Хотя нагота семантизирована повсеместно, — так, в некоторых примитивных культурах люди раздеваются во время засухи, чтобы вызвать дождь, — у нас эта семантизация носит преимущественно эротический характер, в особенности если речь идет о наготе женской. Мы уже видели, что вплоть до конца IV века до н. э. греки считали необходимым одевать представленное в скульптуре женское тело с ног до головы, в отличие от тела мужского, христианское же искусство унаследовало и интенсифицировало это чувство особой нравственной щепетильности в отношении женского тела; присущие ему расширительные представления о сексуальности превращают наготу и сокрытие наготы в концепты куда более значимые — в рамках общества, которое фактически назначило женщину живым воплощением сексуальности. Представления об идеальной красоте и о естественности оказались накрепко связаны с наготой, особую значимость которой одежда только подчеркивала; нагота оказалась способна передавать не только самые возвышенные и абстрактные из человеческих идей, но и самые интимные физические ощущения. А невероятная устойчивость образов, связанных с обнаженной женской натурой в изобразительном искусстве, во многом обусловлена этой самой дополнительной эротической смысловой нагруженностью.

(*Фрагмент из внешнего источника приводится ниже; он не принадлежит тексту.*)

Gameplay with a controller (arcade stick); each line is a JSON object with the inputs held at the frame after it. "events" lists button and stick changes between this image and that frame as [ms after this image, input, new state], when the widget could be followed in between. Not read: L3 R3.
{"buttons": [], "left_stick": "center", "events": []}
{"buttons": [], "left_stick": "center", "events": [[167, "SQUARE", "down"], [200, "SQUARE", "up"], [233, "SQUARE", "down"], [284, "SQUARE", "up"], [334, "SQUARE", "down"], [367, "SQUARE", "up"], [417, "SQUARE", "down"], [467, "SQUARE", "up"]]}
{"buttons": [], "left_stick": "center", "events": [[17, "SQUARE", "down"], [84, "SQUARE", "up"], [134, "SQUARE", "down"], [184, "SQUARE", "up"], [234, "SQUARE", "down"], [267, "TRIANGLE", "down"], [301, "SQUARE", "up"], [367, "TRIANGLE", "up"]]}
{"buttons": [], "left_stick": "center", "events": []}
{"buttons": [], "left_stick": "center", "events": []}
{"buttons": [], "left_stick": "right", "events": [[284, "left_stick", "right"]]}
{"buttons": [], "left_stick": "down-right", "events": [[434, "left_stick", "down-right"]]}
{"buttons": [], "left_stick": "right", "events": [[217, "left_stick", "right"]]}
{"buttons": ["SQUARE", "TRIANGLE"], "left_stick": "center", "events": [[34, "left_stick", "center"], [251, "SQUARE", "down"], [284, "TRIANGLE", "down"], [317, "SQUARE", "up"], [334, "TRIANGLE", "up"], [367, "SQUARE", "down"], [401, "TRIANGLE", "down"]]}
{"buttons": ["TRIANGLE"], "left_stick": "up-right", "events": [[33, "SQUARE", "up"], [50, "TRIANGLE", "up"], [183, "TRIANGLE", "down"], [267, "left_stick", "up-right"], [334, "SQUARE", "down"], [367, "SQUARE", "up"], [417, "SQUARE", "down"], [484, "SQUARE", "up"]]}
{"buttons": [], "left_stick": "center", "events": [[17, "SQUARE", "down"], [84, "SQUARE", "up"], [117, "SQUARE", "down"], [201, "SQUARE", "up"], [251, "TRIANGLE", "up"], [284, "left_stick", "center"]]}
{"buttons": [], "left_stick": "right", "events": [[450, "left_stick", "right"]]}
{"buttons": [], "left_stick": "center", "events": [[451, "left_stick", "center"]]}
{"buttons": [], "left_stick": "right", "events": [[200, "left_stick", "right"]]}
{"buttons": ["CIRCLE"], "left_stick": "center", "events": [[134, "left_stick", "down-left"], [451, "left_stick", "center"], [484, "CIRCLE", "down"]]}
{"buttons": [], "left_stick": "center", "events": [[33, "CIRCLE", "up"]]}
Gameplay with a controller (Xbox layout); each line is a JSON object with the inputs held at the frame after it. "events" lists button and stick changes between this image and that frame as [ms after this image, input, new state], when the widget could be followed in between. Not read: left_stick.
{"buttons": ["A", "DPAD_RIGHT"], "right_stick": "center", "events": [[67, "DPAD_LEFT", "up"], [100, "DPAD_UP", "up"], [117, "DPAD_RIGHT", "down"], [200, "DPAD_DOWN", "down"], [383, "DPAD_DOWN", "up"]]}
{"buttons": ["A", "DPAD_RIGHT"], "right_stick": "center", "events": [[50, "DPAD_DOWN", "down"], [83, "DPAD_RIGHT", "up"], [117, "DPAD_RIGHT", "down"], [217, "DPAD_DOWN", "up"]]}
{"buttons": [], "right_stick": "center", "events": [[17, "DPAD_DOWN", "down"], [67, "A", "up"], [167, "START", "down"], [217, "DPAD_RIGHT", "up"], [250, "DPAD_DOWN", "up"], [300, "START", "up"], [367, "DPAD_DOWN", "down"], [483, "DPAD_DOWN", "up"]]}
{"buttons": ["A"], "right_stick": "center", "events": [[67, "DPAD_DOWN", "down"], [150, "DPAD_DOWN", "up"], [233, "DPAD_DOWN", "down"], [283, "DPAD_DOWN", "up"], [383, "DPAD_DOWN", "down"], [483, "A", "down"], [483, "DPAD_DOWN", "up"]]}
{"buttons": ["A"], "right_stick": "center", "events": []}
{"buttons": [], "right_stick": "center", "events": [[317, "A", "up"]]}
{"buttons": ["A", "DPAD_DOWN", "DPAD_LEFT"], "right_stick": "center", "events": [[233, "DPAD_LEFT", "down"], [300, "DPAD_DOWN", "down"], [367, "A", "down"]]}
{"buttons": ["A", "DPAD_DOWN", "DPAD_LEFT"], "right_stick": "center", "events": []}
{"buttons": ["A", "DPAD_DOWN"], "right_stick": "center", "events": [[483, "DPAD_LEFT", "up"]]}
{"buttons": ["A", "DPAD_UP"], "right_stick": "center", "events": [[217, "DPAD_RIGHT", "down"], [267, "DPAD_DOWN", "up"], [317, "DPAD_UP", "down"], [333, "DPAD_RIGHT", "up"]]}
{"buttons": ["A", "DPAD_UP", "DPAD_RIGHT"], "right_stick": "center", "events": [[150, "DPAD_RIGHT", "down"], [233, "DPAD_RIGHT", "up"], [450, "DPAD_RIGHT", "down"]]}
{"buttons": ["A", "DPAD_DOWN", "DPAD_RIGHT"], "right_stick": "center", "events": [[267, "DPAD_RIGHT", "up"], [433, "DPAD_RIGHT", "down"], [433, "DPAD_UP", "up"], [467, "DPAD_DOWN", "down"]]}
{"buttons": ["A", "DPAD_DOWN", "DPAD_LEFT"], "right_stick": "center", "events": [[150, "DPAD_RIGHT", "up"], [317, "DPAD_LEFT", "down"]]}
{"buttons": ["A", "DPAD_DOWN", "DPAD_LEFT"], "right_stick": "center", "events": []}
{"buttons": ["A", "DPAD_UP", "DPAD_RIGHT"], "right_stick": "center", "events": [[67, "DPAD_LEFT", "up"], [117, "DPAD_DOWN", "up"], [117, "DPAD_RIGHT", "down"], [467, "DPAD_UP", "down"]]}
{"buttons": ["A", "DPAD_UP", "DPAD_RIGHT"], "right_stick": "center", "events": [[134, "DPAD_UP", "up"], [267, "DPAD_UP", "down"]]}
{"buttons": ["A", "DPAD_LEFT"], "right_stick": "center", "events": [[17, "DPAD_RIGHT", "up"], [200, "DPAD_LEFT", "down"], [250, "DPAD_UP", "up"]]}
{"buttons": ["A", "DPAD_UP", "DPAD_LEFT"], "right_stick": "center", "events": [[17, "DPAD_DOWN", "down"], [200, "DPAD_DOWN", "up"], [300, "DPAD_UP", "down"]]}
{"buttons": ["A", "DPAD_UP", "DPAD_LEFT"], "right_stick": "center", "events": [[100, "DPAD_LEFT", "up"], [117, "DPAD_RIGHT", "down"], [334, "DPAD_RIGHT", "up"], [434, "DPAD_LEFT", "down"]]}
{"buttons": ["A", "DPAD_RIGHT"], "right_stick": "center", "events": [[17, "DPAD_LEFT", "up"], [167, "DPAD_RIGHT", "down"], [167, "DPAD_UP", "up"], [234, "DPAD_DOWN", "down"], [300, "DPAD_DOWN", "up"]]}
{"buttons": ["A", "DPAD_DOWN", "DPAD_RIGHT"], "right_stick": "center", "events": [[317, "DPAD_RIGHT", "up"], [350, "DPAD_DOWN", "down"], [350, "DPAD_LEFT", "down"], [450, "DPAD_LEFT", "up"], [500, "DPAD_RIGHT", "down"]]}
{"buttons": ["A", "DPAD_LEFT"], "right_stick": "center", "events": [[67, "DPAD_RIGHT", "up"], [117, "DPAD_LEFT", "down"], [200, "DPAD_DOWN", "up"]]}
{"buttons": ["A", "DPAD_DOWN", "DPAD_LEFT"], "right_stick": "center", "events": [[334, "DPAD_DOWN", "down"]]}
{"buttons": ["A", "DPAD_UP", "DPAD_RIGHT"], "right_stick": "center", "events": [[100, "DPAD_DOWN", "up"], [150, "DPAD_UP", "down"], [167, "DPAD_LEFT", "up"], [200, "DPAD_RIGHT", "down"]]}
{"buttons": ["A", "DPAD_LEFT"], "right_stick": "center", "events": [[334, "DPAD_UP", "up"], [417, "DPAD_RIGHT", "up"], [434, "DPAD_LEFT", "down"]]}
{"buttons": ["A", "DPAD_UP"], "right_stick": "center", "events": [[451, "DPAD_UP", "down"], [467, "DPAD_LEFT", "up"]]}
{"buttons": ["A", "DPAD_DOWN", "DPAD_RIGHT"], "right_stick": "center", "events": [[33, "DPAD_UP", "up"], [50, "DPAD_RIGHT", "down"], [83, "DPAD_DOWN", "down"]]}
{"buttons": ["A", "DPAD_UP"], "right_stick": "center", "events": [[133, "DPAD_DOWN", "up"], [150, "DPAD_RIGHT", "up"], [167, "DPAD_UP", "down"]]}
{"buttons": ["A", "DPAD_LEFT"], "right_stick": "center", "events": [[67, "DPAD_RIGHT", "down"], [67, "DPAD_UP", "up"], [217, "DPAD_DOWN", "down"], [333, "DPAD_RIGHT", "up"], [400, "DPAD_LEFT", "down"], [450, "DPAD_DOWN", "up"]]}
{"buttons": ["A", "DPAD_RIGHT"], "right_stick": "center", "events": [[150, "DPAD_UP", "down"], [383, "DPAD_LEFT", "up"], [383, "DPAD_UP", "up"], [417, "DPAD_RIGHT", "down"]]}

На оборотной стороне каждой картины, где обнаженная женщина предстает как олицетворение абстрактной истины или как часть повседневной действительности, неизменно пропечатан образ ее сексуальной власти, и этот образ постоянно просвечивает сквозь первый. Кеннет Кларк убедительно показал, что образов обнаженных женских тел, лишенных эротического импульса, как таковых не существует, каким бы ни были конкретный способ и степень идеализации; и одна из существенных составляющих, от которой зависит этот импульс, — визуально воспринимаемые отношения между обнаженным телом и отсутствующей одеждой. Поскольку эротические ощущения от тела всегда включают в себя и ощущения от одежды, то и ориентированные на усиление эротического эффекта образы тел непременно используют эту связь.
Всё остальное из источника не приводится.